Rewolucjonizujące wysyłanie dokumentów sprzedażowych drogą elektroniczną usprawnia pracę biznesmenom. Są znacznie bardziej praktyczne od tradycyjnych papierowych wydruków. Korzystając z tej metody przesyłania faktur, można wiele zaoszczędzić na papierze drukarskim, kopertach, znaczkach pocztowych, jak również na samym tuszu do drukarek. Jednakże zgodnie z Rozporządzeniem MF oraz artykułem 106 ustęp 10 i 11 ustawy z dnia 11 marca 2004 roku o podatku VAT, warunkiem koniecznym używania tej metody, jest m.in. pisemne pozwolenie odbiorcy faktury na ten rodzaj przesyłania Co więcej,dokumenty firmowe w formie elektronicznej, powinno się archiwizować na specjalnie zabezpieczonych komputerach. Ważne, by były one zabezpieczone przed wirusami i innymi zagrożeniami mogącymi powodować trwałą utratą danych. Muszą też zostać chronione przed nielegalnymi zmianami i nieupoważnionym wglądem w dane osobowe.

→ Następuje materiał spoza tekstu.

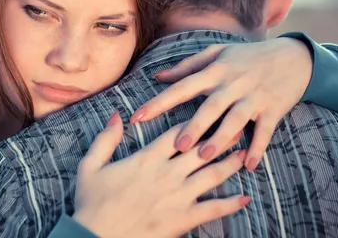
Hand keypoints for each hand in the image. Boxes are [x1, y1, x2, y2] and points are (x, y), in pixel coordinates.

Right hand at [72, 112, 249, 237]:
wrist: (95, 236)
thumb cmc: (92, 202)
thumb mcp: (91, 165)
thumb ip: (106, 139)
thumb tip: (117, 115)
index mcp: (147, 158)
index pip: (177, 133)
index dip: (194, 121)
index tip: (207, 112)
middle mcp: (167, 173)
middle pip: (201, 149)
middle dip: (220, 137)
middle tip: (238, 126)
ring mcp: (178, 196)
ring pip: (212, 174)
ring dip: (230, 164)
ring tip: (245, 154)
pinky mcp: (183, 219)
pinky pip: (213, 209)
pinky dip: (231, 203)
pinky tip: (246, 198)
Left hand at [130, 37, 311, 171]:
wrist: (293, 56)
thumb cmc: (247, 56)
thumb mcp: (217, 53)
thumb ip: (186, 66)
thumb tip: (158, 76)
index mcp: (215, 71)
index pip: (182, 87)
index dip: (159, 102)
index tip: (137, 117)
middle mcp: (233, 84)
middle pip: (210, 106)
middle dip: (194, 126)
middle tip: (177, 146)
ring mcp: (254, 97)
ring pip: (235, 120)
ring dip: (221, 138)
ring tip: (205, 156)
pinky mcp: (273, 109)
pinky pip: (264, 131)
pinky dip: (257, 148)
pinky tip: (248, 166)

Jednakże, ma to swoją korzyść wynikającą z zagospodarowanego miejsca w firmie. Zamiast stosów papierów, przechowuje się tylko nośnik danych.

Kosztowny e-podpis

Zapewne do zalet elektronicznych faktur nie należy konieczność stosowania podpisów elektronicznych, ponieważ należy je zainstalować na komputerze i zakupić na nie certyfikat. Za podpis należy zapłacić zatem od 300 do 600 PLN. Jest to koszt zakupu czytnika, oprogramowania i kart koniecznych do tego, by podpisać się elektronicznie. Z kolei, odnowienie certyfikatu to koszt 130 złotych rocznie.